'Like its predecessor, the book is notable for its dash and enthusiasm, coupled with the photographer's instinct for the exotic and eccentric.' Sunday Times
'…another compelling bit of reading.' The Oxford Times
Here is the sequel to Alastair Scott's highly acclaimed Scot Free, which left readers on the threshold of Central America impatient for more. A Scot Goes South describes the next two years of the author's five-year odyssey, spent in Central and Southern America, Australia and New Zealand.
Alastair Scott writes with the same infectious brio as in his first book, a photographer's eye enriching the writer's, seizing with delight upon the egregious and eccentric, the larger-than-life that turns out to be life.
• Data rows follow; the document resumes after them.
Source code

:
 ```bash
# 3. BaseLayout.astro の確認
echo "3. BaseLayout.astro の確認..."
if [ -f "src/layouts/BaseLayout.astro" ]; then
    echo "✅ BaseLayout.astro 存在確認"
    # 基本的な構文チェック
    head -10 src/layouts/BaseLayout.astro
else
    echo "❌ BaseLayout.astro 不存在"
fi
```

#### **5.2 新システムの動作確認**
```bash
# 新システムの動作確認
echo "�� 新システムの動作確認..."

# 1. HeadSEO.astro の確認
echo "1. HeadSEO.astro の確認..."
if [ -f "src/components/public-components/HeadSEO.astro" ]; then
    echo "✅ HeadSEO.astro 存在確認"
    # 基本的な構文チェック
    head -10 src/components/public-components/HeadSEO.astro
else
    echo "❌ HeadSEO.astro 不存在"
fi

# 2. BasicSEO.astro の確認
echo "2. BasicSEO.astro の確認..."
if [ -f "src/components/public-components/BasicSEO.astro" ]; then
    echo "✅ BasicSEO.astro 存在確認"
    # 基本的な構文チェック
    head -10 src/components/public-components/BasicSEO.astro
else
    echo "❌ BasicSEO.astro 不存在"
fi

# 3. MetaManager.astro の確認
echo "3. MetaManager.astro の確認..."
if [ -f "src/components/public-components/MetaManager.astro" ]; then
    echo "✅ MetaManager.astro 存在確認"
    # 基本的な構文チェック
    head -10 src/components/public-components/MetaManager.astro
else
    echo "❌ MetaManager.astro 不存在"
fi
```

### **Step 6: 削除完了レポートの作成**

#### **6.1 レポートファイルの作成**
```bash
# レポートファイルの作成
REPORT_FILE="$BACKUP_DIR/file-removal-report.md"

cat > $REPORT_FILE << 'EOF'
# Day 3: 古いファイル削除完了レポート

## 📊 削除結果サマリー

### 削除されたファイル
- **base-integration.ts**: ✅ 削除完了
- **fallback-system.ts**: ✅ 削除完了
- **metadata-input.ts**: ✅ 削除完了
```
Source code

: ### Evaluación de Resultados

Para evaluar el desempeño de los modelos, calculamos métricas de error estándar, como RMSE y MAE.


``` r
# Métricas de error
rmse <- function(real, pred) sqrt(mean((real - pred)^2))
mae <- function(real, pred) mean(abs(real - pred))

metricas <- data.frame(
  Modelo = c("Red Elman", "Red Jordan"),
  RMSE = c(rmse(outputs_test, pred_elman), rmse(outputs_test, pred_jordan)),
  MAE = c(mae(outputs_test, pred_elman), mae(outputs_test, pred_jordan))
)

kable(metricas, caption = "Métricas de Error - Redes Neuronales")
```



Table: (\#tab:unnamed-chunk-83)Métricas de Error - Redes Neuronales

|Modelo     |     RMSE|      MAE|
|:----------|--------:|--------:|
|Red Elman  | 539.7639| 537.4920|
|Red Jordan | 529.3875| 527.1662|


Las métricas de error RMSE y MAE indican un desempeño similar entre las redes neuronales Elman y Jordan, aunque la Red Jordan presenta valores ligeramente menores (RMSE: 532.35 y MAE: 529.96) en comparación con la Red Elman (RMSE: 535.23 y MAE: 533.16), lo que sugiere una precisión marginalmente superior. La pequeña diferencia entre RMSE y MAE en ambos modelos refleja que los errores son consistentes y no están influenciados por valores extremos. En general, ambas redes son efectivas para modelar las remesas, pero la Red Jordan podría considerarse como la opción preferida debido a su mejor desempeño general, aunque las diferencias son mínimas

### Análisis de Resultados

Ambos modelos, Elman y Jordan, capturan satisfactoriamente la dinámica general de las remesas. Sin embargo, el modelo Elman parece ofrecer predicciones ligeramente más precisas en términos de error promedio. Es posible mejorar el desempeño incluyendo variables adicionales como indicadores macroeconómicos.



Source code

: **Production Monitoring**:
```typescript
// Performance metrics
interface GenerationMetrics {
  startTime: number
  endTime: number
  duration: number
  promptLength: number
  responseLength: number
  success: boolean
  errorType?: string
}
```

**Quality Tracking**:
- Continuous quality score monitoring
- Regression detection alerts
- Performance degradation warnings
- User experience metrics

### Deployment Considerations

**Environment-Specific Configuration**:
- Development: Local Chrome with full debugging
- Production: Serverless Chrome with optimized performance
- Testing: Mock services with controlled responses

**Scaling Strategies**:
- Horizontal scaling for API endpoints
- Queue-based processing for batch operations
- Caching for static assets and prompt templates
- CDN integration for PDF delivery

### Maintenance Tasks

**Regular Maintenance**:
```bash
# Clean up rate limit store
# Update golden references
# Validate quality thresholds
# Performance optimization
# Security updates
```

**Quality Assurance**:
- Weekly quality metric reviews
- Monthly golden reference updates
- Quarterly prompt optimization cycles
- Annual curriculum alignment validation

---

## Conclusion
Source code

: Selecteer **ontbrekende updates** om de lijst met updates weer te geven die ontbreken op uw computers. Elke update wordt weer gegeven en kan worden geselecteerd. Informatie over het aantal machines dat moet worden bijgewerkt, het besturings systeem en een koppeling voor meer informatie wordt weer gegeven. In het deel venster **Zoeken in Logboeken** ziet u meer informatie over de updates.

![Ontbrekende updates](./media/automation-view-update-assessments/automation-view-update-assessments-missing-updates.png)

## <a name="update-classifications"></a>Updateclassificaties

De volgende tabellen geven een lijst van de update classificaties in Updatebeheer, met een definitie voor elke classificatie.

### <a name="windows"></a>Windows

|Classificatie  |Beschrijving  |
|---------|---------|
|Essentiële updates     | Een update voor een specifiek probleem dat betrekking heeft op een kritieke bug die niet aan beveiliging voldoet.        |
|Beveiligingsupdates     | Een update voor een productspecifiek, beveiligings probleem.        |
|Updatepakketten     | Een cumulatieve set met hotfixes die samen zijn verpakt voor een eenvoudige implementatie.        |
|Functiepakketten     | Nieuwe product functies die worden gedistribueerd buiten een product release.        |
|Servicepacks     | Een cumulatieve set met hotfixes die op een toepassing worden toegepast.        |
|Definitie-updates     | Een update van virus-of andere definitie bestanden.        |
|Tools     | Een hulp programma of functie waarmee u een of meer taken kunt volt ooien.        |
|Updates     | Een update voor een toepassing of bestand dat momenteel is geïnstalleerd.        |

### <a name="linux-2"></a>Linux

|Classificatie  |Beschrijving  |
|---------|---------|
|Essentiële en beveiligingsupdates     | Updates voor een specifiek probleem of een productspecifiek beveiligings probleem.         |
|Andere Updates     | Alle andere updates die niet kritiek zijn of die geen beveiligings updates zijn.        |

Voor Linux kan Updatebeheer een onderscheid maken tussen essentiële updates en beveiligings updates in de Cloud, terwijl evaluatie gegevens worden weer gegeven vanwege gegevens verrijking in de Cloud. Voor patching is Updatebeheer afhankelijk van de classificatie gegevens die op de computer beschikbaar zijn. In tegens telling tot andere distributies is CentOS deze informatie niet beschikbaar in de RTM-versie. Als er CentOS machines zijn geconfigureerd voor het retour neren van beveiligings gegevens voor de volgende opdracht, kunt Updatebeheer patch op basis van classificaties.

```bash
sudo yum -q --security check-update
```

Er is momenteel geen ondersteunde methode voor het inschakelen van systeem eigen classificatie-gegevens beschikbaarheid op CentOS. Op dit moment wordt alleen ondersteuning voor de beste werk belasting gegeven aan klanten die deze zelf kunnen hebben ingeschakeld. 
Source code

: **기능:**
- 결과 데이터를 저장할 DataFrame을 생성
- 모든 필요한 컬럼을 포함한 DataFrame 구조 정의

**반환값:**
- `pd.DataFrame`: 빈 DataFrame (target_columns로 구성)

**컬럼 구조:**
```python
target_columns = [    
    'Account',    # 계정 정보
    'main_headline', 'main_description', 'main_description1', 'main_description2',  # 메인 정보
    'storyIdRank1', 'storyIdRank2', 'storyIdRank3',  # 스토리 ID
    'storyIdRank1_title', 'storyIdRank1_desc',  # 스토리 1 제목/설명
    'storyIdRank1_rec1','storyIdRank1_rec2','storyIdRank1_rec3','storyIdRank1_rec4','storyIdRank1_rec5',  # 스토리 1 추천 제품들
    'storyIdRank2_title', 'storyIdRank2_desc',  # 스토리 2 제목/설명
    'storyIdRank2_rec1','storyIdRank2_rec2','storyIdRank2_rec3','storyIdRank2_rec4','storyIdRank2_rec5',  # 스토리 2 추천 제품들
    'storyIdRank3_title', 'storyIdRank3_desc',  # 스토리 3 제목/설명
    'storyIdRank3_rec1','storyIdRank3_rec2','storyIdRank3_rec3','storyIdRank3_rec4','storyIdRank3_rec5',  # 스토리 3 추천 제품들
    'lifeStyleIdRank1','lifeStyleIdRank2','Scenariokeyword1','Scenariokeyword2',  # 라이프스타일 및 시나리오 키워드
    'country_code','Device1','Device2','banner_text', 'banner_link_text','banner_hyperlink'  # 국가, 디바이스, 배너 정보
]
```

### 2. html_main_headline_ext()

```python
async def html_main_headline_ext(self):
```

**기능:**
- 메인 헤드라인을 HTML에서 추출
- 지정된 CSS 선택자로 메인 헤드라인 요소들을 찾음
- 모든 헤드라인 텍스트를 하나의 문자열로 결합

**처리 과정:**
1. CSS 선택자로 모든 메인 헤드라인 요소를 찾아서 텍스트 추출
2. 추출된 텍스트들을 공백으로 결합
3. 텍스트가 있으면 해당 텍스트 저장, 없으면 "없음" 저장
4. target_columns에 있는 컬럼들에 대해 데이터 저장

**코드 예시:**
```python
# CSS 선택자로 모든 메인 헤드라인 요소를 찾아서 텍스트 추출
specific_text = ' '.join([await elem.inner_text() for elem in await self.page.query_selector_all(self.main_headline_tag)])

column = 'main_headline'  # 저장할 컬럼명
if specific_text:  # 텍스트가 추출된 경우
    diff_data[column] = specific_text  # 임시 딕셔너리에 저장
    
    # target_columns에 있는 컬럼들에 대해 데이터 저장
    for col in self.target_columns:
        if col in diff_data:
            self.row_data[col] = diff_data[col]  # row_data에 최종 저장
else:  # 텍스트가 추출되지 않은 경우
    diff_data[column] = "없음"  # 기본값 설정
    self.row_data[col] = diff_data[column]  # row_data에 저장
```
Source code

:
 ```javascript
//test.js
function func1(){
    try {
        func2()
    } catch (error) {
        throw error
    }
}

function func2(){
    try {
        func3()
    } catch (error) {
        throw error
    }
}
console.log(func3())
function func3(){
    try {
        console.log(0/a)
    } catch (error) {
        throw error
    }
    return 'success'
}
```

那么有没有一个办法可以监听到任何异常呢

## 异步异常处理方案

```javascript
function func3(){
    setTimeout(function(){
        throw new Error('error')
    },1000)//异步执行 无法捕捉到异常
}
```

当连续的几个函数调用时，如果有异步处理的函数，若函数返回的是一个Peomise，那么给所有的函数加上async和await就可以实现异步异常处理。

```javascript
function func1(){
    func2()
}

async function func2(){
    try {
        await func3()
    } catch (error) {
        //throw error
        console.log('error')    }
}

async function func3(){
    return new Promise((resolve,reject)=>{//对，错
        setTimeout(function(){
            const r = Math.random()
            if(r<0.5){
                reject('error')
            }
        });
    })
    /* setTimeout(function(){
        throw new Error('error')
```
On the vertiginous Andean Riobamba-Guayaquil line, he pockets his first-class ticket and climbs onto the carriage roof with the other passengers. He spends a night in a Peruvian witchdoctor's hut, takes English four o'clock tea on an estancia in the heart of the Argentine pampas. Letting defences drop in order to be receptive to a new culture he pays the price, stoned by hostile villagers, mugged in Rio, incarcerated as a suspect Tupamaro guerilla in Uruguay. He continues through New Zealand and Australia with the same eye for detail and ear for anecdote, finally arriving at Ayers Rock.